Segundo Schreier, a atual situação problemática tem raízes em decisões estratégicas da Microsoft ao longo da última década. O jornalista destacou a chegada conturbada do Xbox One, que fez o Xbox perder a vantagem conquistada durante a era do Xbox 360, cedendo espaço para o PlayStation 4 no mercado. Além disso, os investimentos bilionários da Microsoft nos últimos anos, inclusive a aquisição da Activision Blizzard, aconteceram em um período de crescimento acelerado do setor durante a pandemia, mas não impediram a deterioração da situação interna.
O jornalista ainda listou incidentes que evidenciam a crise na divisão: quatro demissões em massa nos últimos dois anos, o fechamento de estúdios como Arkane Austin e Tango Gameworks — sendo que este último foi posteriormente adquirido pela Krafton — e o cancelamento de projetos importantes como Everwild, Perfect Dark e Project Blackbird.
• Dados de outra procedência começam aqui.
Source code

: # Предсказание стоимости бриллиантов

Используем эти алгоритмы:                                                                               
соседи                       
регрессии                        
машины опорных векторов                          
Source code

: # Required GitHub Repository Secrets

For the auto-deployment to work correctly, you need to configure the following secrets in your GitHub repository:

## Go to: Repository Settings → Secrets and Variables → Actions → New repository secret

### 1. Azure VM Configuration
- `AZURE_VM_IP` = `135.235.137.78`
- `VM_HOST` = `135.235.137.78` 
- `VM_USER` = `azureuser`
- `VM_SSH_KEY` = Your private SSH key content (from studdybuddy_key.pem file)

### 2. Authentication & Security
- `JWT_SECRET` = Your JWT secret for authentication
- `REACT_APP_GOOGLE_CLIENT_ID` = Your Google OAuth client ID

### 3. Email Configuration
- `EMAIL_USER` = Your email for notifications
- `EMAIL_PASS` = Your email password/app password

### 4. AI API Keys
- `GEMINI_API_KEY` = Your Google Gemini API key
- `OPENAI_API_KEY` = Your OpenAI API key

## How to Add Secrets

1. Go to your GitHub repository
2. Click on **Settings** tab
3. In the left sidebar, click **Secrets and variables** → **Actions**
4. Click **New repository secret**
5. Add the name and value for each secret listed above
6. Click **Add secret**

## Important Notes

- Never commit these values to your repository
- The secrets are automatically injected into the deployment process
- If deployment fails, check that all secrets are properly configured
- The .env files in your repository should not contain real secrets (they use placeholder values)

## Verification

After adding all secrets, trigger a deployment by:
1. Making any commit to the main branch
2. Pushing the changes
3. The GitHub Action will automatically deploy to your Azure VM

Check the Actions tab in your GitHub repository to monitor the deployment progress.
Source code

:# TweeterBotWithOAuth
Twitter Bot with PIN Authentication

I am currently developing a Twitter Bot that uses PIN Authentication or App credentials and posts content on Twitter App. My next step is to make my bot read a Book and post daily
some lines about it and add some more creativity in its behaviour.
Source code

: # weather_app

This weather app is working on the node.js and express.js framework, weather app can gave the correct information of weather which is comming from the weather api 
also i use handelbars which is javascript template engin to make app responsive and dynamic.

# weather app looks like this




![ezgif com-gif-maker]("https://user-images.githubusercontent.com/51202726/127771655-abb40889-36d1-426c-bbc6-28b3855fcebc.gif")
Impactos da estratégia do Game Pass nos estúdios internos

Schreier também abordou as controvérsias em torno do serviço de assinatura Game Pass e suas consequências. Ele mencionou que o lançamento da franquia Call of Duty no serviço provocou debates dentro da empresa, com críticas de que o Game Pass estaria canibalizando as vendas de jogos individuais, prejudicando a receita e afetando negativamente os estúdios internos.
Alguns desses estúdios, como Double Fine e Compulsion Games, seguiram a estratégia recomendada pela Microsoft ao focar em experiências diferenciadas para enriquecer o catálogo do Game Pass, lançando títulos como Kiln e South of Midnight. No entanto, esses estúdios acabaram sendo prejudicados por tais escolhas.
Schreier afirmou: “Muitos desses estúdios cometeram seus próprios erros, mas, de várias maneiras, eles estão sendo punidos hoje por terem seguido ordens”. Ele reforçou que a situação será “bastante brutal” e reiterou a expressão “banho de sangue” usada por pessoas próximas ao processo.
O jornalista também explicou que a instabilidade vivida pelos estúdios ao longo da última década dificulta a criação de grandes títulos. “É muito difícil criar grandes obras quando se trabalha sob o medo de demissões, turbulências, cancelamentos e fechamentos”, concluiu Schreier.